Please repeat the lines below exactly. Begin with the line containing "20: (292, 411)" and go on through the line containing "36: (274, 328)".

(Items listed in a dataset)

···

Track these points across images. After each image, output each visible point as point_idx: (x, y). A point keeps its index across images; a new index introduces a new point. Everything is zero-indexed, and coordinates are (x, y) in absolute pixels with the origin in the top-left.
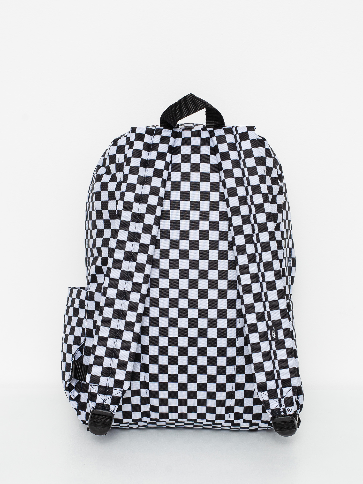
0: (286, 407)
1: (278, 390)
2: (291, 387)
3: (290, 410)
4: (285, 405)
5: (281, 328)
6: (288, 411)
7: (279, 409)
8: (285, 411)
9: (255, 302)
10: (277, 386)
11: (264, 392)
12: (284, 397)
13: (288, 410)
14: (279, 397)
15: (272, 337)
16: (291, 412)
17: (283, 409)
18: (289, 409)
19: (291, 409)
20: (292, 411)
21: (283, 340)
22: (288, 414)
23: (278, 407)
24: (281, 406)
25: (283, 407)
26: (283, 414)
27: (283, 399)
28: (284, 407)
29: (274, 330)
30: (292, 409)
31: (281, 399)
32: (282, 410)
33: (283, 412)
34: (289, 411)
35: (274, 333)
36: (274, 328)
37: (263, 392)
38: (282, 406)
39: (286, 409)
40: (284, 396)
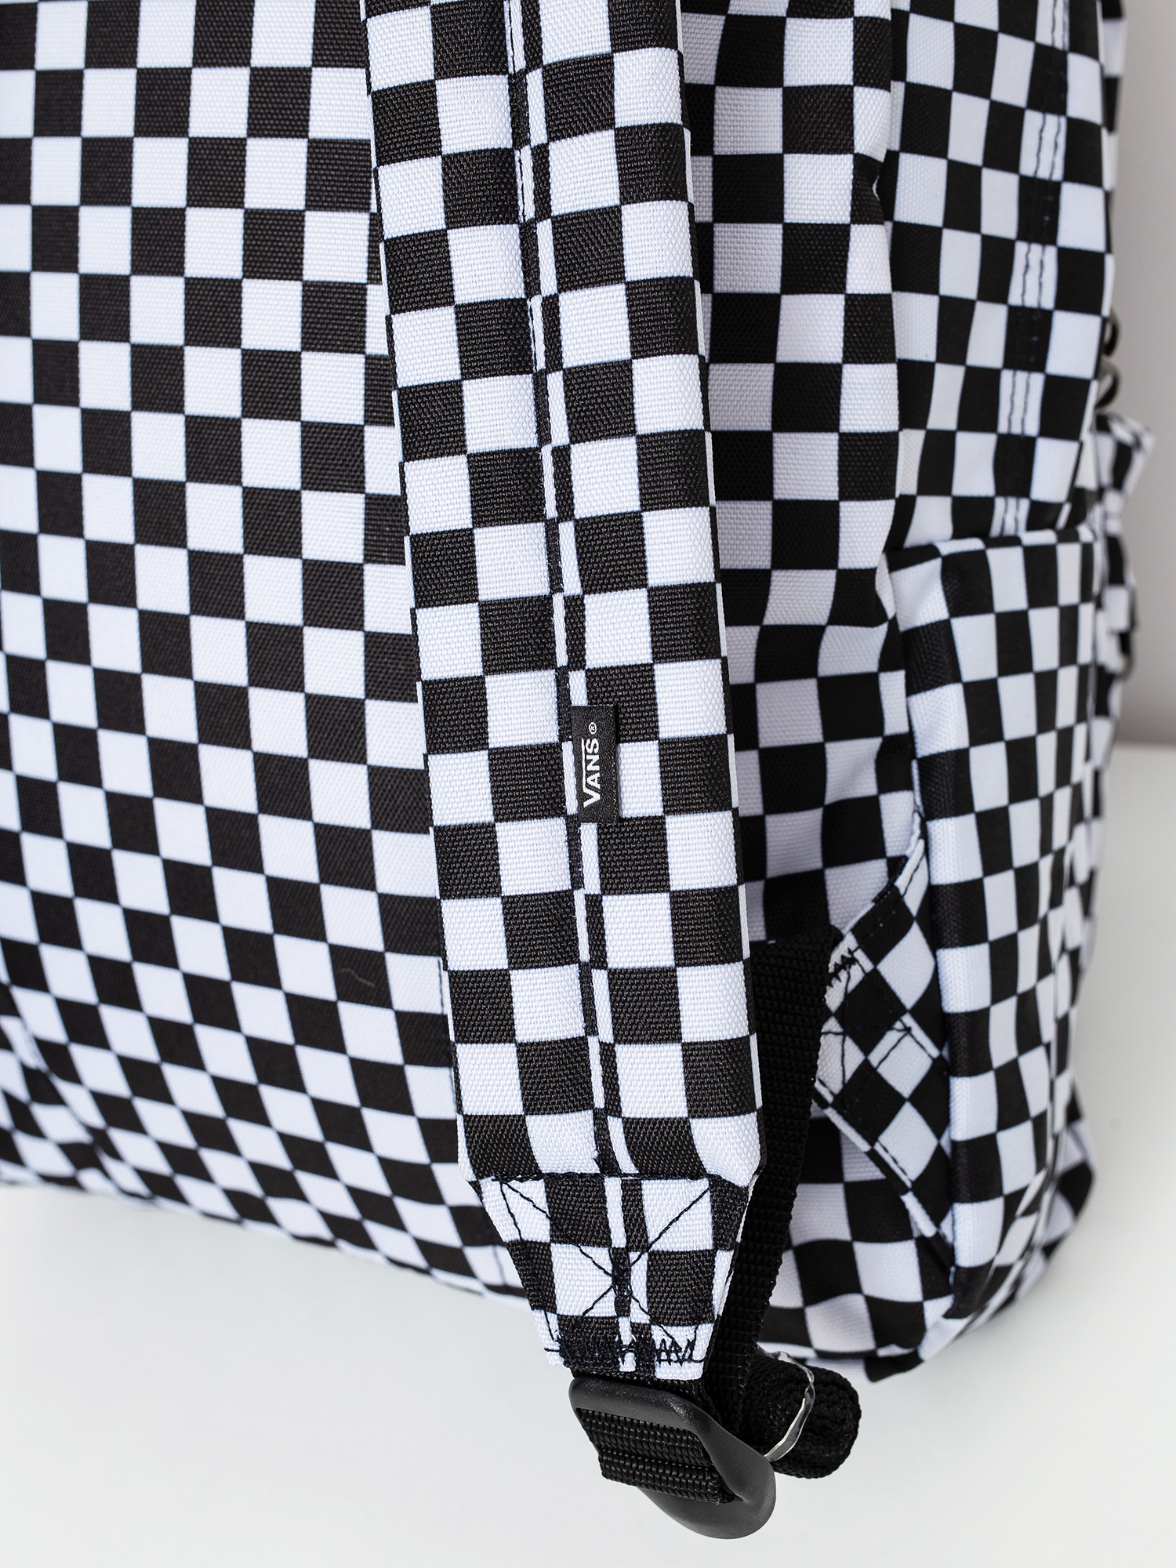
0: (655, 1320)
1: (613, 1188)
2: (703, 1184)
3: (677, 1352)
4: (650, 1308)
5: (647, 729)
6: (664, 1356)
7: (611, 1325)
8: (645, 1349)
9: (482, 517)
10: (607, 1162)
11: (521, 1180)
12: (655, 1247)
13: (668, 1344)
14: (619, 1239)
15: (582, 797)
16: (686, 1364)
17: (635, 1328)
18: (674, 1343)
19: (683, 1344)
20: (690, 1359)
21: (654, 828)
22: (665, 1371)
23: (606, 1308)
24: (622, 1307)
25: (639, 1316)
26: (628, 1364)
27: (645, 1256)
28: (644, 1319)
29: (595, 741)
30: (691, 1345)
31: (633, 1256)
32: (626, 1336)
33: (630, 1357)
34: (673, 1356)
35: (590, 767)
36: (592, 728)
37: (514, 1183)
38: (634, 1306)
39: (658, 1334)
40: (651, 1240)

···

* Written answer:
20: (292, 411)
21: (283, 340)
22: (288, 414)
23: (278, 407)
24: (281, 406)
25: (283, 407)
26: (283, 414)
27: (283, 399)
28: (284, 407)
29: (274, 330)
30: (292, 409)
31: (281, 399)
32: (282, 410)
33: (283, 412)
34: (289, 411)
35: (274, 333)
36: (274, 328)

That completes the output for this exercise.